The return of snow and ice to southwestern Yunnan province, leaving clean-up crews struggling to cope with more blackouts, disrupted transport and stranded travelers, highlights both the fragility of China’s material infrastructure and the remarkable depth of its human resources to respond to a civil emergency on such a scale.

Meanwhile, the snow alert has been lifted in seven of the 19 provinces which have suffered their severest winter in more than half a century. Symbolic of the improvement, power has been fully restored to the main rail line between Beijing and Guangzhou, Xinhua reports, after 20 days of interruptions.

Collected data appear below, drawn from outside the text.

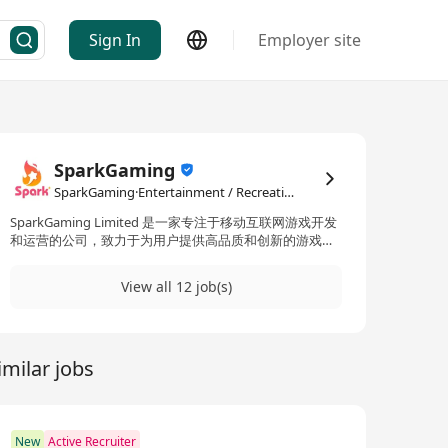
Sign In
Employer site
SparkGaming
SparkGaming·Entertainment / Recreation
SparkGaming Limited 是一家专注于移动互联网游戏开发
和运营的公司，致力于为用户提供高品质和创新的游戏体
验。 SparkGaming Limited成立于2025年，诞生于移动互
联网迅猛发展的浪潮中，是全球移动游戏开发发行的企业
View all 12 job(s)
之一。 核心业务： - 游戏开发：公司专注于研发具有独特
玩法和高品质的移动游戏，涵盖多个游戏类型，如休闲、
益智游戏等。 - 游戏运营：除了开发，SparkGaming
Limited还致力于游戏的全球化运营，采用线上线下多渠道
imilar jobs
联动的策略，提升游戏的用户覆盖率和市场影响力。 技术
创新： - 技术研发：利用最新的游戏引擎和开发工具，公
司不断创新游戏玩法和图形表现，以提升用户体验。 - 数
据分析：通过大数据和人工智能技术，精准分析用户行
为，优化游戏设计和营销策略。 企业文化： - 团队合作：
New
Active Recruiter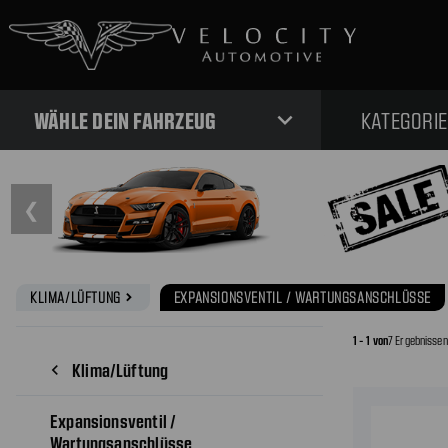
expand_more
WÄHLE DEIN FAHRZEUG
KATEGORI
❮
KLIMA/LÜFTUNG
EXPANSIONSVENTIL / WARTUNGSANSCHLÜSSE
navigate_next
1 - 1 von
7 Ergebnissen
Klima/Lüftung
navigate_before
Expansionsventil /
Wartungsanschlüsse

The scale of the disaster has been immense. Li Luguo, vice minister of civil affairs, said on Friday that 354,000 homes had collapsed, and a further 1.4 million damaged. That, as we have noted here before, is probably an underestimate. Reconstruction will not be complete until June.

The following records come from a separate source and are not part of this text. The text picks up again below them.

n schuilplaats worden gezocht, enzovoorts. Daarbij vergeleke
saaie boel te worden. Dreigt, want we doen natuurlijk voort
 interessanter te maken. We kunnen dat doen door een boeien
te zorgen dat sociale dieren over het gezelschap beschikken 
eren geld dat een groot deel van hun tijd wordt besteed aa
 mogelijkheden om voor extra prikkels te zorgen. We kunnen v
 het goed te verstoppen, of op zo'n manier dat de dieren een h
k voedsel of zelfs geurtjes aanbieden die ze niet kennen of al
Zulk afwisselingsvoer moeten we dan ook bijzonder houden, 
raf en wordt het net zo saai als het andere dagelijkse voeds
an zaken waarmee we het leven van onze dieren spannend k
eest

The damage to rural livelihoods is even more immense. “Crops in the disaster areas were ruined en masse and people face serious livelihood difficulties,” Prime Minister Wen Jiabao said last week.

Some 70 million farm animals have died in the bad weather. Two fifths of the rapeseed crop has been destroyed and a third of the land used for growing vegetables has suffered severely from the snow and icy, according to Zhang Yuxiang, chief economist of the Ministry of Agriculture.

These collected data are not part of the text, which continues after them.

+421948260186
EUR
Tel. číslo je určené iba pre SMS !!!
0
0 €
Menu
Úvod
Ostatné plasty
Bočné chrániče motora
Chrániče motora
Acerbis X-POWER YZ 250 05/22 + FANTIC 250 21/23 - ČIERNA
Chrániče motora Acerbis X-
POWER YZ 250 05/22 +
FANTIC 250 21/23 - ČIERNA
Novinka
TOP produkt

That amounts to millions of hectares of farmland. The affected areas grow the bulk of China’s winter fruit and vegetables.

Under those plastic-sheeted greenhouses you see all over is where much of that produce is grown. The have collapsed by the thousand under the weight of snow. Cabbage, broccoli, and similar winter crops and oranges and other fruit have been particularly hard hit. Crops not crushed have been frozen beyond resuscitation.

Beijing has been trucking food into the worst affected areas, as best it can, to alleviate local food shortages and using administrative controls to stop prices rising. The long-term inflationary impact on already surging food prices remains a concern.

Keep a weather-eye, so to speak, on northern China. It grows most of the country’s grain. This year’s harvest, though the spring crop is yet to be planted, is forecast to be about the same as last year, the state grain agency says — absent natural disasters.

Last year’s grain harvest was below normal because of drought. At least the all this winter’s snow, once it melts, will help alleviate a repeat of that.